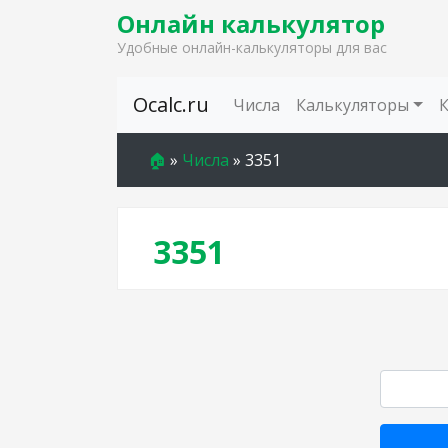
Онлайн калькулятор
Удобные онлайн-калькуляторы для вас
Skip to content
Ocalc.ru
Числа
Калькуляторы
🏠
»
Числа
»
3351
3351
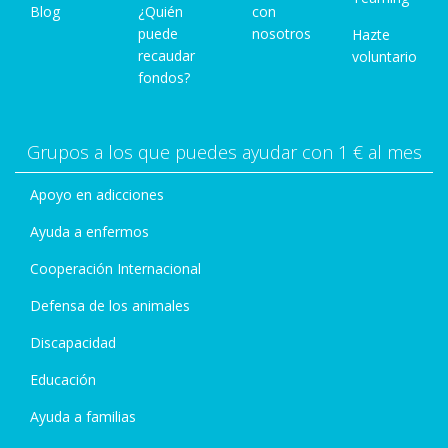
Blog
¿Quién
con
puede
nosotros
Hazte
recaudar
voluntario
fondos?
Grupos a los que puedes ayudar con 1 € al mes
Apoyo en adicciones
Ayuda a enfermos
Cooperación Internacional
Defensa de los animales
Discapacidad
Educación
Ayuda a familias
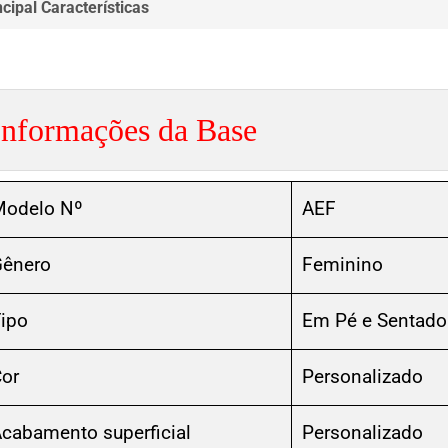
ncipal Características
Informações da Base
Modelo Nº
AEF
ênero
Feminino
ipo
Em Pé e Sentado
or
Personalizado
cabamento superficial
Personalizado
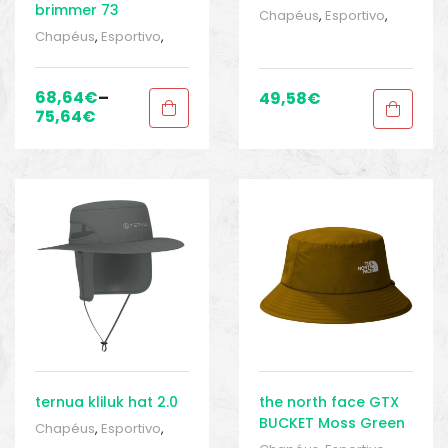
brimmer 73
Chapéus
,
Esportivo
,
Roupas para homem
,
Chapéus
,
Esportivo
,
Sport Gears 1
,
Tocas e
Roupas para homem
,
tubulares
Sport Gears 1
,
Tocas e
tubulares
68,64
€
–
49,58
€
75,64
€
ternua kliluk hat 2.0
the north face GTX
BUCKET Moss Green
Chapéus
,
Esportivo
,
Roupas para homem
,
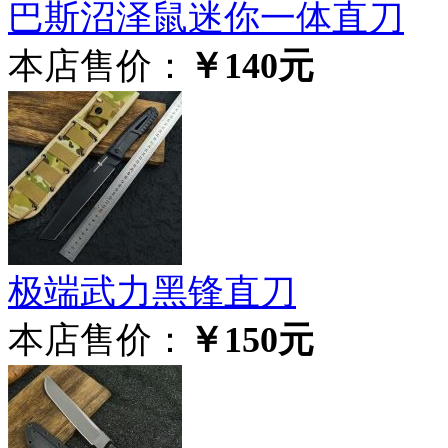
巴斯沼泽鼠迷你一体直刀
本店售价：
￥140元
极‮武端‬力黑锋直刀
本店售价：
￥150元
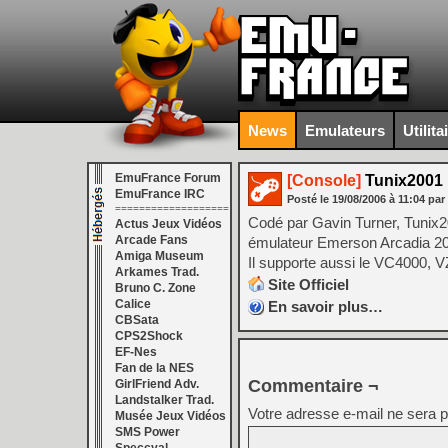
News
Emulateurs
Utilita
EmuFrance Forum
[Console]
Tunix2001 
EmuFrance IRC
Posté le
19/08/2006
à
11:04
par
===================
Codé par Gavin Turner, Tunix
Actus Jeux Vidéos
Arcade Fans
émulateur Emerson Arcadia 20
Amiga Museum
Il supporte aussi le VC4000, 
Arkames Trad.
Site Officiel
Bruno C. Zone
Calice
En savoir plus…
CBSata
CPS2Shock
EF-Nes
Fan de la NES
Commentaire ¬
GirlFriend Adv.
Landstalker Trad.
Votre adresse e-mail ne sera p
Musée Jeux Vidéos
SMS Power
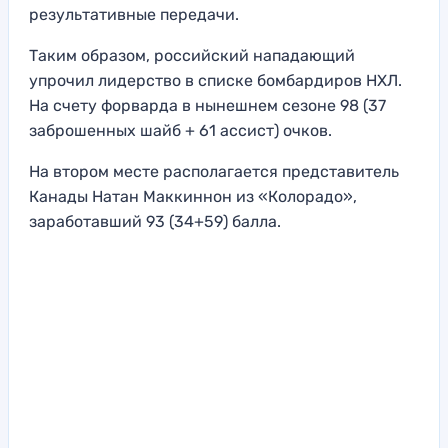
результативные передачи.
Таким образом, российский нападающий
упрочил лидерство в списке бомбардиров НХЛ.
На счету форварда в нынешнем сезоне 98 (37
заброшенных шайб + 61 ассист) очков.
На втором месте располагается представитель
Канады Натан Маккиннон из «Колорадо»,
заработавший 93 (34+59) балла.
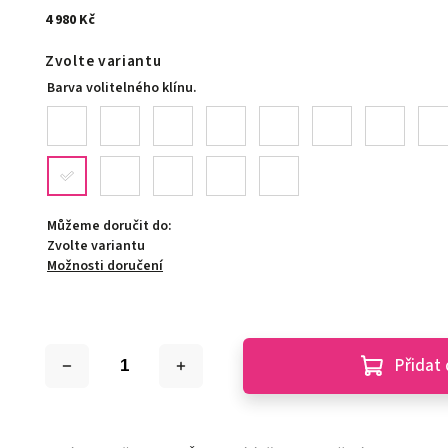
4 980 Kč
Zvolte variantu
Barva volitelného klínu.
Můžeme doručit do:
Zvolte variantu
Možnosti doručení
Přidat 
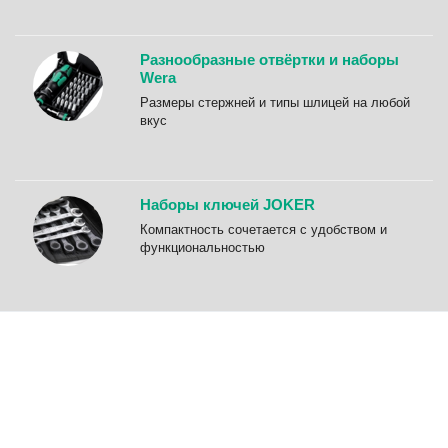
Разнообразные отвёртки и наборы
Wera
Размеры стержней и типы шлицей на любой
вкус
Наборы ключей JOKER
Компактность сочетается с удобством и
функциональностью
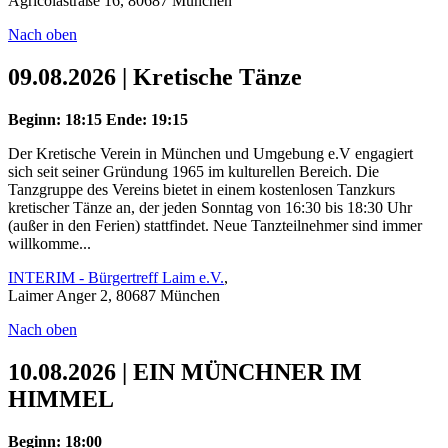
Agricolastraße 16, 80687 München
Nach oben
09.08.2026 | Kretische Tänze
Beginn: 18:15
Ende: 19:15
Der Kretische Verein in München und Umgebung e.V engagiert
sich seit seiner Gründung 1965 im kulturellen Bereich. Die
Tanzgruppe des Vereins bietet in einem kostenlosen Tanzkurs
kretischer Tänze an, der jeden Sonntag von 16:30 bis 18:30 Uhr
(außer in den Ferien) stattfindet. Neue Tanzteilnehmer sind immer
willkomme...
INTERIM - Bürgertreff Laim e.V.
,
Laimer Anger 2, 80687 München
Nach oben
10.08.2026 | EIN MÜNCHNER IM
HIMMEL
Beginn: 18:00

**Activity**
Starting with the line that holds "Beginn: 18:15", copy each remaining line of the listing above exactly, through the last one.

**Result below**
Beginn: 18:15
Ende: 19:15
Der Kretische Verein in München und Umgebung e.V engagiert
sich seit seiner Gründung 1965 im kulturellen Bereich. Die
Tanzgruppe des Vereins bietet in einem kostenlosen Tanzkurs
kretischer Tänze an, der jeden Sonntag von 16:30 bis 18:30 Uhr
(außer in den Ferien) stattfindet. Neue Tanzteilnehmer sind immer
willkomme...
INTERIM - Bürgertreff Laim e.V.
,
Laimer Anger 2, 80687 München
Nach oben
10.08.2026 | EIN MÜNCHNER IM
HIMMEL
Beginn: 18:00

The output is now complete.